→ **Document segment**

⁂

I didn’t say I was hoping for people to die, but that I doubted the situation addressed in the OP would change significantly before some people do.
How would you rather I had put it? “Pay Charon for a boat ride”? “Take the big dirt nap”? “Buy a pine condo”? “Snuff it”? “Go in the crisper”? “Assume room temperature”? “Cash in their chips”? “Take up residence in the necropolis”? “Stroll the garden of Prosperpine”? “Beat their oxygen addiction”? “Become ineligible for the census”? “Join the party at Jimmy Hoffa’s”? “Cross the bar”? “Take up the harp hobby”? “Have their 15 minutes of flame”? (Less useful, I suppose, since Mormons tend not to cremate.) “Eat grass root-first”?
Anyway, I’m certainly willing to entertain suggestions.
pay-Charon-for-a-boat-ride has a nice ring to it.
Yeah, I like that one too. 🙂
Strange how student opinions of religion teachers are given such significant weight, whereas student opinions on other matters (say, the dress code) are largely ignored.

⁂

→ **Stored data entries**
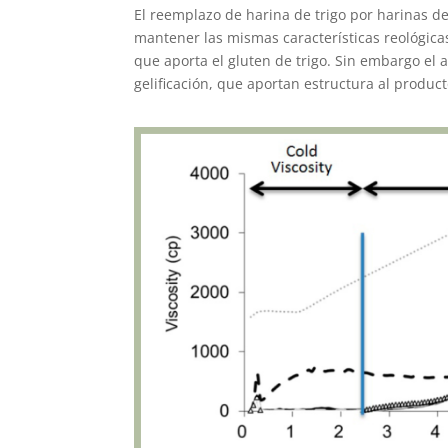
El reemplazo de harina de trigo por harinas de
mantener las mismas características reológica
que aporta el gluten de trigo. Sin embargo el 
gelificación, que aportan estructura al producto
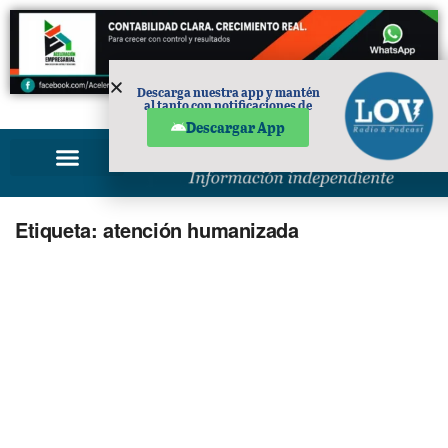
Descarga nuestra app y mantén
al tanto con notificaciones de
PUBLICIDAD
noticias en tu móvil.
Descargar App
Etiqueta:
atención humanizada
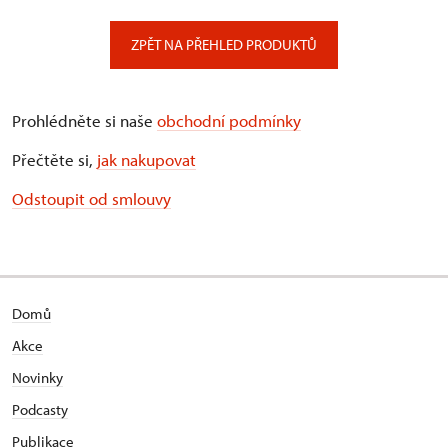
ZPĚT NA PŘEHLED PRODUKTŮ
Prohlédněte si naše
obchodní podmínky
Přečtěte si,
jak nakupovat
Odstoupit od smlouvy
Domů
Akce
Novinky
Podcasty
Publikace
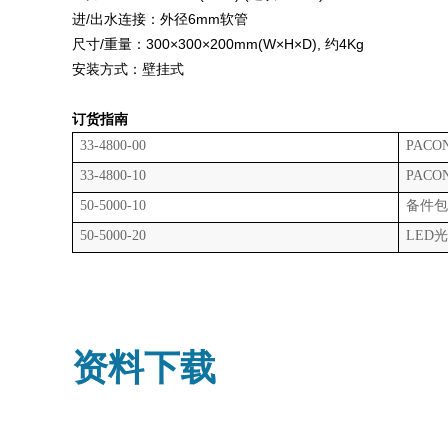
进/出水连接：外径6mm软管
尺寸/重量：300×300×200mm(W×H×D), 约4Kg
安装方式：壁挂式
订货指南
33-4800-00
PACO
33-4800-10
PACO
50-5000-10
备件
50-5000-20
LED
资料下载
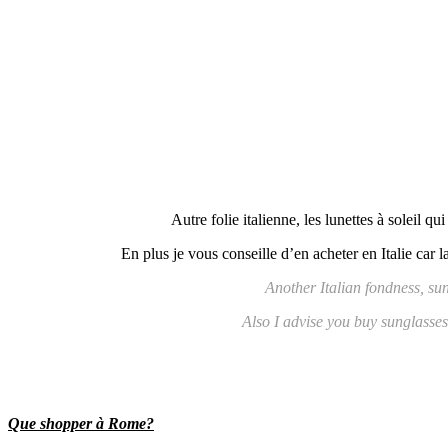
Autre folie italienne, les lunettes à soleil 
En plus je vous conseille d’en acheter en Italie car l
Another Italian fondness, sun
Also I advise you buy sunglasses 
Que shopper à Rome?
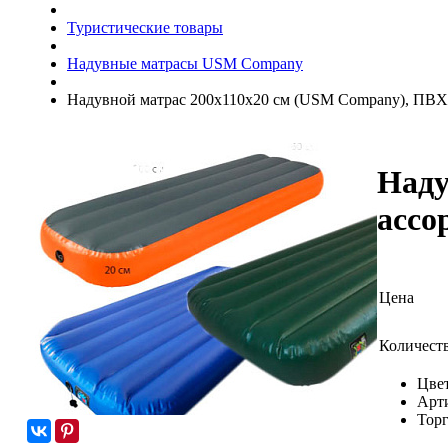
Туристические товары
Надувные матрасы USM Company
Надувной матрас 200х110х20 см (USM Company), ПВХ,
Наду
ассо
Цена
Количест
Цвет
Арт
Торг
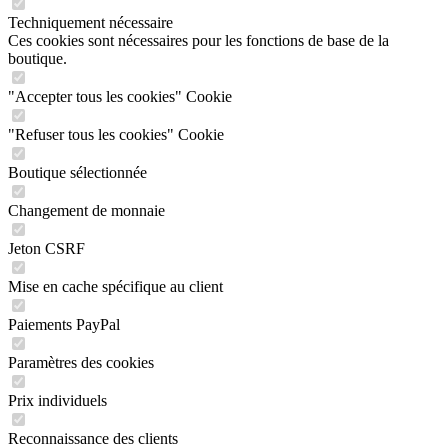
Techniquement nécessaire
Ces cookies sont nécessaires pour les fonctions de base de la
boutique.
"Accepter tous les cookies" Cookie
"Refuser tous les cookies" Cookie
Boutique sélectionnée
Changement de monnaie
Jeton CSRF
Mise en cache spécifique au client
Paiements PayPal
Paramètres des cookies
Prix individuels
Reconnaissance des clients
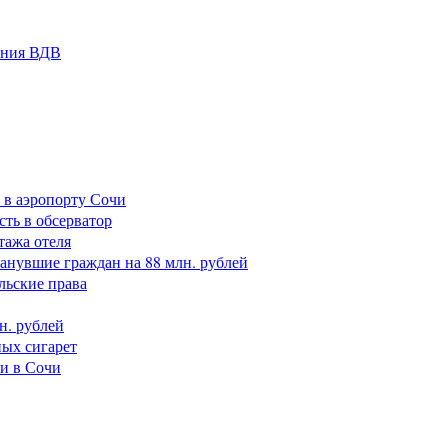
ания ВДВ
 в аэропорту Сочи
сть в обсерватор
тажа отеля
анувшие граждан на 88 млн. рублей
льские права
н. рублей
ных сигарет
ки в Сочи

⁂

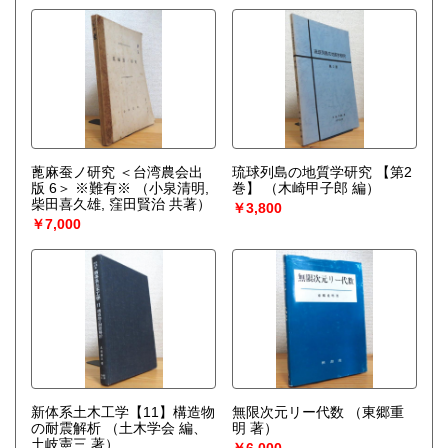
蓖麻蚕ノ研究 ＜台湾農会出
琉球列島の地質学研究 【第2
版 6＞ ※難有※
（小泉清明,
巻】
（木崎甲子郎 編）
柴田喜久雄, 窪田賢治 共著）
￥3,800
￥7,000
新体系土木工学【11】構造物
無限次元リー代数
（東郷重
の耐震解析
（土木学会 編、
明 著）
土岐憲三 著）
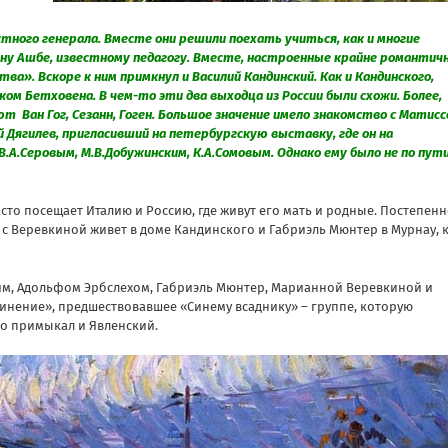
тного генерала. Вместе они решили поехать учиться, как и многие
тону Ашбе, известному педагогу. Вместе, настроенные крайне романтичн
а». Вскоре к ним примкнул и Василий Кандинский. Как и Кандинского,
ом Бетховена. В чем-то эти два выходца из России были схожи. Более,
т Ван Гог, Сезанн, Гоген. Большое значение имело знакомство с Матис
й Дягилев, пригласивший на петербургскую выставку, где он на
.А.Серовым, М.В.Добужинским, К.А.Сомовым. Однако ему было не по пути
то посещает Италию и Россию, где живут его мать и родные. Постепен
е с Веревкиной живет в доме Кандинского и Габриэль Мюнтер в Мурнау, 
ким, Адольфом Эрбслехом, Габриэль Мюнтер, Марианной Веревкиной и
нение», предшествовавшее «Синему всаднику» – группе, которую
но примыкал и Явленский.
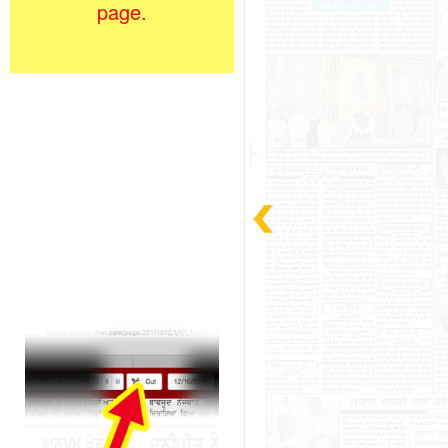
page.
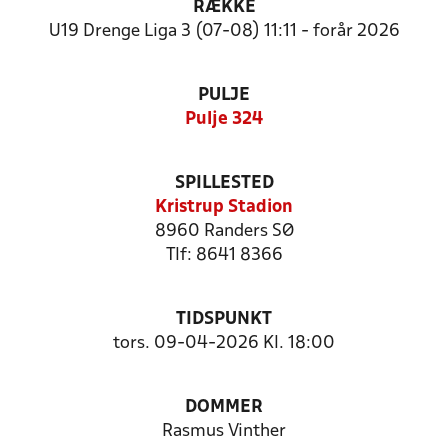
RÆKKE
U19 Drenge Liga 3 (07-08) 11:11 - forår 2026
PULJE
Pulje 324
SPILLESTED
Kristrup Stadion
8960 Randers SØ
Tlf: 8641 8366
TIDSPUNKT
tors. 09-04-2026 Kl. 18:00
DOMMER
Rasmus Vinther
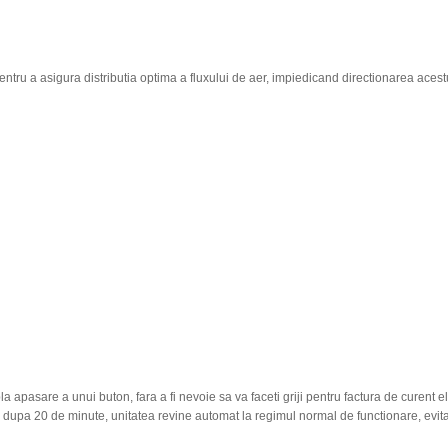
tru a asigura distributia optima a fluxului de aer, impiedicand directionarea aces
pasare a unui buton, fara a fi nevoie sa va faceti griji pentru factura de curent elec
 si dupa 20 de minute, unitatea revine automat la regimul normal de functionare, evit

⁂

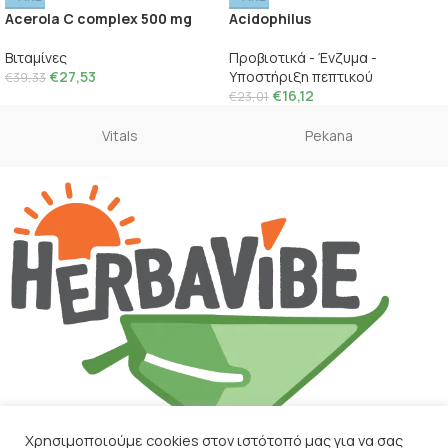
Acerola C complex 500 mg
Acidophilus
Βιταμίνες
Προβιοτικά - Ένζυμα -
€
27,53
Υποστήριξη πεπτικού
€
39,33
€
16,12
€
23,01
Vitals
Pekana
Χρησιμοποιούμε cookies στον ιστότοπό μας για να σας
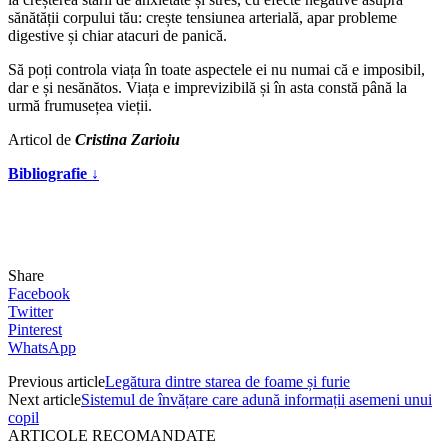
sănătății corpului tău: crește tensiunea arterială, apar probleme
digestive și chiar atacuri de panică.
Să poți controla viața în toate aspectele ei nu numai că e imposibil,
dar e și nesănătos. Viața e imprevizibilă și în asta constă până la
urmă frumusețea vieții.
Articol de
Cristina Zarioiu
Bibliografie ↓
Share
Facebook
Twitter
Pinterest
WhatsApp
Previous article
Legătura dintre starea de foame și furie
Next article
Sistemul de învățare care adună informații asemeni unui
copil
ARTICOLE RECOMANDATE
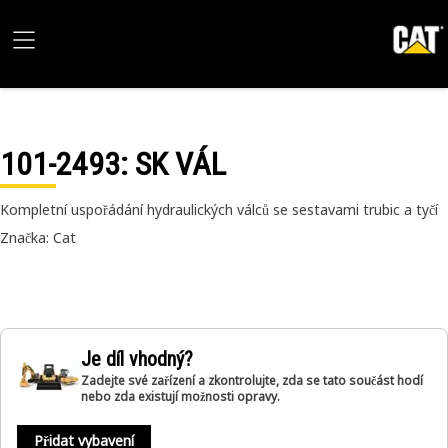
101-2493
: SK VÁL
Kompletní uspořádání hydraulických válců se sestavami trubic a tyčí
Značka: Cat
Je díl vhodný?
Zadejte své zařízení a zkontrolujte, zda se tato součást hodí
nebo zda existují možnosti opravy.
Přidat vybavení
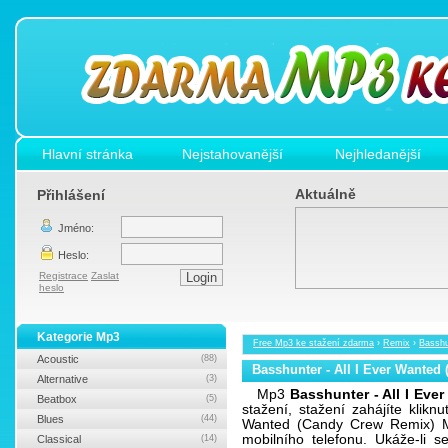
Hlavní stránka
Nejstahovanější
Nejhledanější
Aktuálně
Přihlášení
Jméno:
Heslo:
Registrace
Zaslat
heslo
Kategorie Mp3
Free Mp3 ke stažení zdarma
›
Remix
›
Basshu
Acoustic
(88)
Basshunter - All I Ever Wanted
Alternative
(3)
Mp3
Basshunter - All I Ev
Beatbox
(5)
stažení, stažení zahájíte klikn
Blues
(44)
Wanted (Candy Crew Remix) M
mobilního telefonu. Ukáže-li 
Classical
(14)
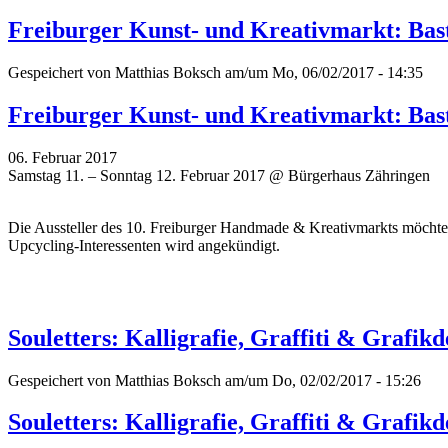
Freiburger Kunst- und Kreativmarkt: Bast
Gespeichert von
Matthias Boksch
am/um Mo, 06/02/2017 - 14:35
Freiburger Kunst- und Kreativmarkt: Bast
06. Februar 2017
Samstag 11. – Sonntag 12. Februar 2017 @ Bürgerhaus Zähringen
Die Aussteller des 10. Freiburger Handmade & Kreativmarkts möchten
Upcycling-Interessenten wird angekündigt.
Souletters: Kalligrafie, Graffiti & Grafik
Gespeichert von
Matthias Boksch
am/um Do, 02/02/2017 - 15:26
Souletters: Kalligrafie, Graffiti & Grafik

⁂

→ **Tasks to perform**
A: Reproduce everything in the comment thread on euphemisms for dying from "pay-Charon-for-a-boat-ride has a" down to "are largely ignored.".
B: Carry on the comment thread about euphemisms for dying, picking up after its final comment.

→ **Answers given**
A:
pay-Charon-for-a-boat-ride has a nice ring to it.
Yeah, I like that one too. 🙂
Strange how student opinions of religion teachers are given such significant weight, whereas student opinions on other matters (say, the dress code) are largely ignored.

B:
Some truth, some sour grapes.
Teachers complaining about bad evaluations affecting their ability to do their jobs? Hmmm… where have we heard that? Maybe from students complaining about bad evaluations affecting their ability to get and be prepared for new jobs? Anyone complaining about the students lack of insightful or useful evaluations is no better than a student whining about a biased teacher. It happens sure… but if it happens enough it’s a pattern for a reason.
Solution? Evaluate multiple stakeholders…
-any others, such as average grading data?
…and then combine them for a score to reflect overall evaluation. Depend on the department perhaps different weight could be given to students or administrators to increase or decrease the balance.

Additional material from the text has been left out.